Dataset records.
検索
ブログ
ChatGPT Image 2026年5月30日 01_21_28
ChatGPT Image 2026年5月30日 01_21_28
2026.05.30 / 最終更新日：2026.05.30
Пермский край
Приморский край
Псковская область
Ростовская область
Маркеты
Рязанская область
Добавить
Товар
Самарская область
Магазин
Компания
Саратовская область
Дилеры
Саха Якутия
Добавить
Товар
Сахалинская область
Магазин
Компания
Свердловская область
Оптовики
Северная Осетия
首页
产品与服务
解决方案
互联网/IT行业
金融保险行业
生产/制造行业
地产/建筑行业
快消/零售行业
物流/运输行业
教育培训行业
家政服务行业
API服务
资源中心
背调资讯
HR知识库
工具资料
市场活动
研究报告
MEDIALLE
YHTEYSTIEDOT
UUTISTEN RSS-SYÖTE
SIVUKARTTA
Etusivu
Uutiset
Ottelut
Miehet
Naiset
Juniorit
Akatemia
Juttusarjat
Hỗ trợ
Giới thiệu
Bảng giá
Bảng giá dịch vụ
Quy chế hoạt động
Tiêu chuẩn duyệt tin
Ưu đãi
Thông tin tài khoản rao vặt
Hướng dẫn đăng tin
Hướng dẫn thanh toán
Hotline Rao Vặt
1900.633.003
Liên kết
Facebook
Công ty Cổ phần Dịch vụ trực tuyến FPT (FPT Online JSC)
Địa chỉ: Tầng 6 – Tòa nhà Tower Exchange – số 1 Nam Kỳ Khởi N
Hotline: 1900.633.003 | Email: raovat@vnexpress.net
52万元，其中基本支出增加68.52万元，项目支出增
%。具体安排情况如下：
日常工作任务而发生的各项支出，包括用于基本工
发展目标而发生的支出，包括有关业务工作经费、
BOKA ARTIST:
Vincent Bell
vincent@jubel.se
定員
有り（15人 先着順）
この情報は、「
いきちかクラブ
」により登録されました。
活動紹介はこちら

About this exercise. Reproduce every line of the records above verbatim, in their original order.

Response area.
検索
ブログ
ChatGPT Image 2026年5月30日 01_21_28
ChatGPT Image 2026年5月30日 01_21_28
2026.05.30 / 最終更新日：2026.05.30
Пермский край
Приморский край
Псковская область
Ростовская область
Маркеты
Рязанская область
Добавить
Товар
Самарская область
Магазин
Компания
Саратовская область
Дилеры
Саха Якутия
Добавить
Товар
Сахалинская область
Магазин
Компания
Свердловская область
Оптовики
Северная Осетия
首页
产品与服务
解决方案
互联网/IT行业
金融保险行业
生产/制造行业
地产/建筑行业
快消/零售行业
物流/运输行业
教育培训行业
家政服务行业
API服务
资源中心
背调资讯
HR知识库
工具资料
市场活动
研究报告
MEDIALLE
YHTEYSTIEDOT
UUTISTEN RSS-SYÖTE
SIVUKARTTA
Etusivu
Uutiset
Ottelut
Miehet
Naiset
Juniorit
Akatemia
Juttusarjat
Hỗ trợ
Giới thiệu
Bảng giá
Bảng giá dịch vụ
Quy chế hoạt động
Tiêu chuẩn duyệt tin
Ưu đãi
Thông tin tài khoản rao vặt
Hướng dẫn đăng tin
Hướng dẫn thanh toán
Hotline Rao Vặt
1900.633.003
Liên kết
Facebook
Công ty Cổ phần Dịch vụ trực tuyến FPT (FPT Online JSC)
Địa chỉ: Tầng 6 – Tòa nhà Tower Exchange – số 1 Nam Kỳ Khởi N
Hotline: 1900.633.003 | Email: raovat@vnexpress.net
52万元，其中基本支出增加68.52万元，项目支出增
%。具体安排情况如下：
日常工作任务而发生的各项支出，包括用于基本工
发展目标而发生的支出，包括有关业务工作经费、
BOKA ARTIST:
Vincent Bell
vincent@jubel.se
定員
有り（15人 先着順）
この情報は、「
いきちかクラブ
」により登録されました。
活動紹介はこちら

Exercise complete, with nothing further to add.